El atentado no es un hecho aislado ni un accidente en medio de la campaña. Es una alerta. Una señal de que los demonios del pasado siguen presentes, disfrazados, activos. Luis Carlos Galán, Bernardo Jaramillo, Carlos Pizarro: tres candidatos presidenciales asesinados, tres muertes que marcaron la conciencia del país. Tres caminos truncados por pensar distinto. Hoy, esa historia resuena como tragedia.
Creíamos que las balas habían salido del debate, que las urnas habían reemplazado al miedo. Nos equivocamos. Lo ocurrido con Miguel Uribe devuelve a la política su rostro más oscuro: el del riesgo, la sospecha, el silencio obligado. Más grave que el disparo es el entorno que lo permitió: una cultura saturada de odio, una retórica que convierte al adversario en enemigo, una ciudadanía que se ha acostumbrado a la amenaza.

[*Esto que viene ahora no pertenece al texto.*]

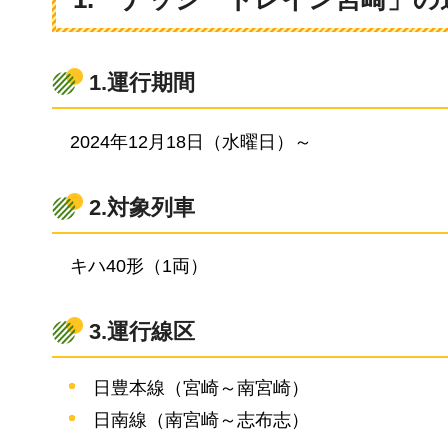
1.運行期間
2
024年12月18日（水曜日）～
2.対象列車
キ
ハ40形（1両）
3.運行線区
日豊本線（宮崎～南宮崎）
日南線（南宮崎～志布志）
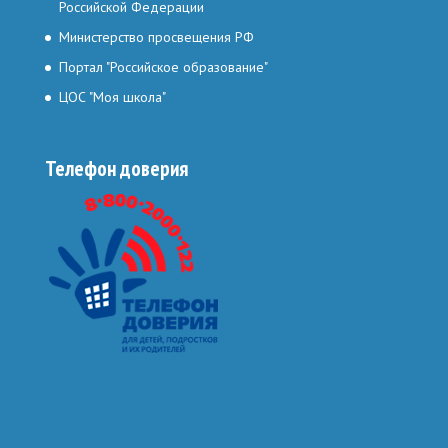
Российской Федерации
Министерство просвещения РФ
Портал "Российское образование"
ЦОС "Моя школа"
Телефон доверия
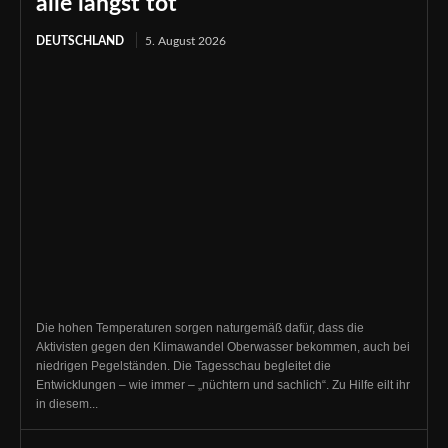
alle längst tot
DEUTSCHLAND
5. August 2026
Die hohen Temperaturen sorgen naturgemäß dafür, dass die
Aktivisten gegen den Klimawandel Oberwasser bekommen, auch bei
niedrigen Pegelständen. Die Tagesschau begleitet die
Entwicklungen – wie immer – „nüchtern und sachlich“. Zu Hilfe eilt ihr
in diesem...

Colombia ha sembrado durante años esta tormenta. Las redes como trincheras, los discursos como armas, los liderazgos entre el grito y el silencio. Así, desmontamos los límites simbólicos de la democracia. Las ideas ya no se confrontan: se eliminan. El contradictor ya no se escucha: se cancela. El debate ya no construye: destruye. En ese terreno movedizo, prevaleció el odio y se silenciaron las ideas.
Puede sonar abstracto, pero es profundamente real. Lo que vemos no es una simple crisis de seguridad: es una erosión de los principios que sostienen la convivencia. En una Colombia donde se dispara antes de argumentar y se amenaza antes de dialogar, lo que predomina ya no es el intercambio de ideas, sino la imposición del miedo.
¿Qué país estamos construyendo si un menor de edad dispara contra un senador? ¿Qué narrativa le estamos dejando a las nuevas generaciones? Este atentado exige más que condenas rápidas. Exige una revisión profunda de cómo hemos permitido que la política vuelva a ser campo de guerra.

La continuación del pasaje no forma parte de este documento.